We have built a data vault on snowflake which is yet to go into production. We were not getting the desired performance on raw data vault load or IM build to achieve out near real time goal and at the same time try and keep compute cost low.. So we worked with a snowflake expert to figure out why.
The results of the testing confirmed few things, joins using the hashkey almost always go into a full partition scan compared to using business keys. The natural clustering on snowflake works better with business keys than hash keys (Sha1). MD5 was slightly better but still the business keys perform way better.
To achieve the desired performance and to keep the compute cost down, we have to carry business keys in all raw data vault objects - hub/link/sats. Are we breaking any rule by doing so, please advise.
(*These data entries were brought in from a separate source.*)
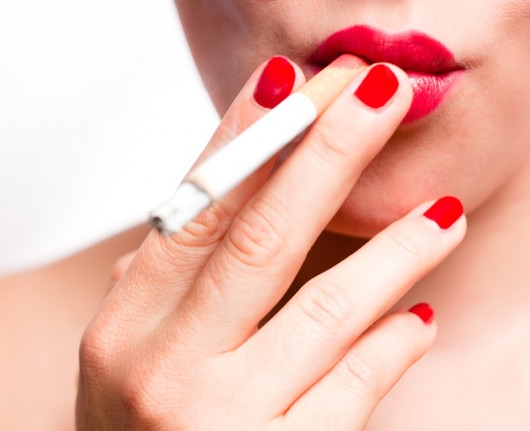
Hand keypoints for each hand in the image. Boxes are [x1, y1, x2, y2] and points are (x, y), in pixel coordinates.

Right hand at [76, 57, 465, 429]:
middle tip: (378, 97)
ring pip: (325, 314)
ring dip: (394, 252)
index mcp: (121, 331)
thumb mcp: (125, 356)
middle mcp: (164, 373)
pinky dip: (391, 348)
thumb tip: (219, 203)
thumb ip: (165, 283)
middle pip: (260, 241)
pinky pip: (352, 391)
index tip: (292, 87)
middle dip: (327, 156)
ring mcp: (220, 425)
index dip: (246, 144)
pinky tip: (416, 318)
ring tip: (442, 210)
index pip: (193, 215)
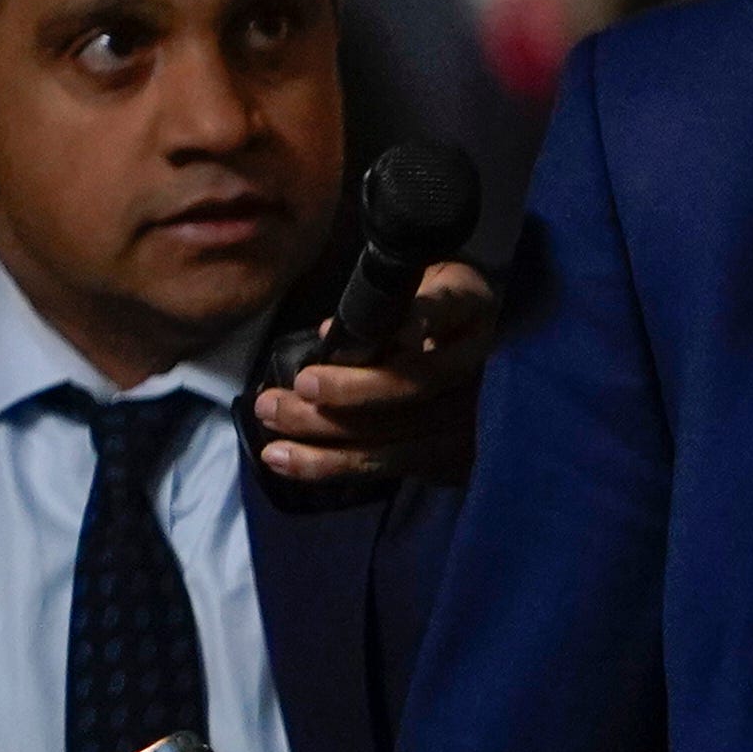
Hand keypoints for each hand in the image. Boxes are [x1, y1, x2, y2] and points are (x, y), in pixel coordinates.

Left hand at [254, 259, 494, 483]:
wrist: (474, 352)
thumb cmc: (431, 307)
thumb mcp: (419, 284)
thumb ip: (384, 304)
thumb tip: (332, 334)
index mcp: (471, 309)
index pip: (438, 313)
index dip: (397, 325)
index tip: (331, 349)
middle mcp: (481, 365)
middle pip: (411, 387)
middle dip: (344, 394)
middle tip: (287, 393)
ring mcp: (472, 418)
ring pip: (394, 438)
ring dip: (324, 441)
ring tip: (271, 431)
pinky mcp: (451, 457)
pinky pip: (386, 467)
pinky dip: (331, 466)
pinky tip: (287, 461)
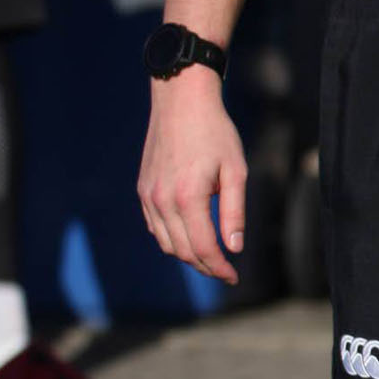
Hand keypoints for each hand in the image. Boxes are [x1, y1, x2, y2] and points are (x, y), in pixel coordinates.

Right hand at [139, 73, 247, 281]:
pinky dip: (172, 239)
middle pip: (182, 251)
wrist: (180, 102)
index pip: (202, 248)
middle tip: (226, 271)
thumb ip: (234, 211)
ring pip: (166, 242)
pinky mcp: (143, 189)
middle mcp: (162, 200)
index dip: (219, 267)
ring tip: (211, 257)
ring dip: (188, 256)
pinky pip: (155, 226)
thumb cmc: (215, 133)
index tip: (234, 277)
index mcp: (187, 197)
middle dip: (205, 266)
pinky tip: (190, 237)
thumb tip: (234, 247)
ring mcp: (149, 195)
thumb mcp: (235, 170)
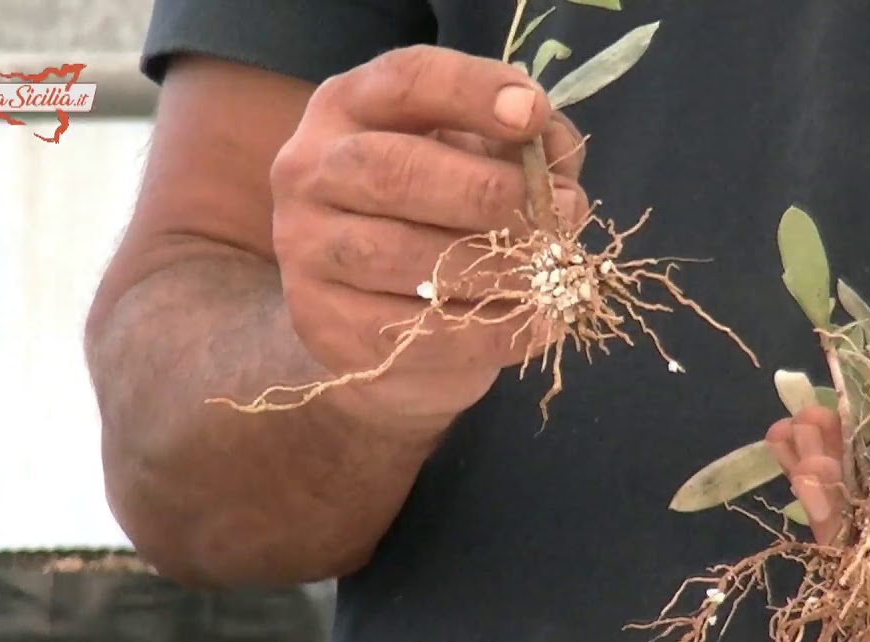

Also since we are trying to achieve near real time load in and out of the vault, we are now considering to insert any changed data thats coming thru from source without checking if that already exists. Our change data capture from source is pretty solid. We do anticipate duplicates in links, and rarely dups in hubs and sats too. But in that scenario we have our effectivity sats to get the most recent row from the link (same applies for sats too), so it really doesnt matter if there are duplicate rows is what we are thinking.
All are links are mostly driving key link so I wouldnt see any issue having duplicate rows in link as we can still retrieve the most recent row from effectivity using the driving key. What do you think about this approach?
Every time we go thru the entire table to insert a row into data vault, is not a scalable architecture, right? The performance is going to degrade as the raw data vault becomes bigger and bigger and achieving near realtime with it is nearly impossible. Please let me know what you have done in your environment to achieve near realtime and what do you think about what we are trying to do.